Kritisch bewertet der Präsident des Deutschen Bauernverbandes, Joachim Rukwied, das Ergebnis der Plenarabstimmung: „Dieses knappe Ergebnis ist eine vertane Chance für einen effektiven Naturschutz in Zusammenarbeit mit Landwirten und Landnutzern. Die Streichung der Stilllegungsverpflichtung über Landschaftselemente und die Wiederherstellung landwirtschaftlicher Ökosysteme ist als kleiner Lichtblick zwar zu begrüßen. Dennoch bleibt der Vorschlag mit seiner Ausrichtung auf Eingriffe und Beschränkungen der Erzeugung eine Belastung für die deutsche und europäische Landwirtschaft“, so Rukwied.

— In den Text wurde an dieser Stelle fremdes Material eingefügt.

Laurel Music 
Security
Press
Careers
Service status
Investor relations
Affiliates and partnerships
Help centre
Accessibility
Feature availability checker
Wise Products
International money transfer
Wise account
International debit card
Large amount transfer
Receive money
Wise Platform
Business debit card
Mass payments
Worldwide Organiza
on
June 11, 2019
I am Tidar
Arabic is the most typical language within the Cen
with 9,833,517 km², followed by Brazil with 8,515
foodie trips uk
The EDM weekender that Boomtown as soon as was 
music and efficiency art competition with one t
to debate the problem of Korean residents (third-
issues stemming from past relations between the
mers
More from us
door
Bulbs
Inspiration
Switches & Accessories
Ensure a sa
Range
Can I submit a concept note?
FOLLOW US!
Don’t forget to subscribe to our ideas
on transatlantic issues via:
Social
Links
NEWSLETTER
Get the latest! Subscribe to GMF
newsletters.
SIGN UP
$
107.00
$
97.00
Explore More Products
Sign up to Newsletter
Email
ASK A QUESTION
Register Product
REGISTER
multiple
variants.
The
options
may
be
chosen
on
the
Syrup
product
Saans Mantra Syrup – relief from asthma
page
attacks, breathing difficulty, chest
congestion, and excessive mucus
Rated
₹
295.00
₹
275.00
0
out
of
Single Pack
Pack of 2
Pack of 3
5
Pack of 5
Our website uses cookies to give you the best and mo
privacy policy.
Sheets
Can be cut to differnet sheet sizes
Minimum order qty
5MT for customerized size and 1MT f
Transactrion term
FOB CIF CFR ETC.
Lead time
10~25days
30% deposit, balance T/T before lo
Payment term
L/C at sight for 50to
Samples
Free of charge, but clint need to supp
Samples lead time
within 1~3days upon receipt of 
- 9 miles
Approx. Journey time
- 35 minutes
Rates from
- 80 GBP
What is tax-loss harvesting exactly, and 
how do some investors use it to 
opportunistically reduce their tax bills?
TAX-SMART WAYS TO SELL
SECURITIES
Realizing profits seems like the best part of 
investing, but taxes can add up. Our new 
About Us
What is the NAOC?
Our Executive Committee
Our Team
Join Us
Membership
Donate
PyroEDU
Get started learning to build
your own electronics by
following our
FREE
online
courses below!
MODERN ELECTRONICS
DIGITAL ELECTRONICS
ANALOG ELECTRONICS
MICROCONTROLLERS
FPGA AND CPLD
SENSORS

„Die Deutschen Bauernfamilien unterstützen ausdrücklich das Ziel des Erhalts der biologischen Vielfalt. Mit vielen Initiativen und Projekten sowie den Programmen aus der Gemeinsamen Agrarpolitik setzen sie seit vielen Jahren Maßnahmen für den Erhalt der Artenvielfalt um. Wir sind bereit, mehr zu tun und weitere Maßnahmen umzusetzen. Allerdings muss der kooperative Naturschutz die Grundlage und Leitschnur dafür sein, genauso wie für die bevorstehenden Trilog-Verhandlungen“, erklärt Rukwied.